Task objective
Only the opening lines of the listing, through the one with "Descripción", are to be retyped, each exactly as it stands.

Records

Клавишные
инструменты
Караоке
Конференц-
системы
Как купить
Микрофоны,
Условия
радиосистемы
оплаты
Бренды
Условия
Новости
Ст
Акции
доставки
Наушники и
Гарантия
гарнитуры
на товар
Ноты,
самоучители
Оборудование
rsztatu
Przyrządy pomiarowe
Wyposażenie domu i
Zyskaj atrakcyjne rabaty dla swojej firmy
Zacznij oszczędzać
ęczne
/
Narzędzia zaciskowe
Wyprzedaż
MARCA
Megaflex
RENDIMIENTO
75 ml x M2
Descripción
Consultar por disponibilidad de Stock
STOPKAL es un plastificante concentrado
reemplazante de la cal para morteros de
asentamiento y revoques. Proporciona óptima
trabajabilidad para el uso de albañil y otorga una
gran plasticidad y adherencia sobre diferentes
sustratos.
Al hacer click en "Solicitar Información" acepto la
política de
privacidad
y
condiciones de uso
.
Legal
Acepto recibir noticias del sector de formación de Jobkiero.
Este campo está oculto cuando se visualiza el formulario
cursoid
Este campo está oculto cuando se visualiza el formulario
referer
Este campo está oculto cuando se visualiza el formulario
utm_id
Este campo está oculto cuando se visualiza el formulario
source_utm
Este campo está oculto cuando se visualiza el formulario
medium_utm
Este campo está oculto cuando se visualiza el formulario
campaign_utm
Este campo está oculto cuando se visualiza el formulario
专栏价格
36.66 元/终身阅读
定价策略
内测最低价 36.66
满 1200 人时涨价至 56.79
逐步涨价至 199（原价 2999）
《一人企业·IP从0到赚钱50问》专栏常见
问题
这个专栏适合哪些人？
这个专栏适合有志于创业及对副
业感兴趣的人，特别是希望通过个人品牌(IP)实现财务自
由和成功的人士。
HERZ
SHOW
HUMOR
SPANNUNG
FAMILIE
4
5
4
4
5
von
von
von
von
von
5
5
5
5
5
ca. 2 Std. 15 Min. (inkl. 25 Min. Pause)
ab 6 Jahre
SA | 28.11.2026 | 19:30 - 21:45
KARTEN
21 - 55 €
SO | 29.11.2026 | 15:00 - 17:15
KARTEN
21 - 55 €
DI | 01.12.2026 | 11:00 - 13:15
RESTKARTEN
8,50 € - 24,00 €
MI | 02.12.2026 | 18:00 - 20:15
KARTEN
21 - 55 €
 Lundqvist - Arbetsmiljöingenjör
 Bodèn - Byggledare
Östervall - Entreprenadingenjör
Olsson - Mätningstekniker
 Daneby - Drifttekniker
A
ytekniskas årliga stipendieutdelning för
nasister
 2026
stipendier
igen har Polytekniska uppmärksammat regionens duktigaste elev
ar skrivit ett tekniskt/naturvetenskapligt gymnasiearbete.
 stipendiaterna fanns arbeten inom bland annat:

Response to the task
Клавишные
инструменты
Караоке
Конференц-
системы
Как купить
Микрофоны,
Условия
радиосистемы
оплаты
Бренды
Условия
Новости
Ст
Акции
доставки
Наушники и
Гарантия
гарнитуры
на товар
Ноты,
самоучители
Оборудование
rsztatu
Przyrządy pomiarowe
Wyposażenie domu i
Zyskaj atrakcyjne rabaty dla swojej firmy
Zacznij oszczędzać
ęczne
/
Narzędzia zaciskowe
Wyprzedaż
MARCA
Megaflex
RENDIMIENTO
75 ml x M2
Descripción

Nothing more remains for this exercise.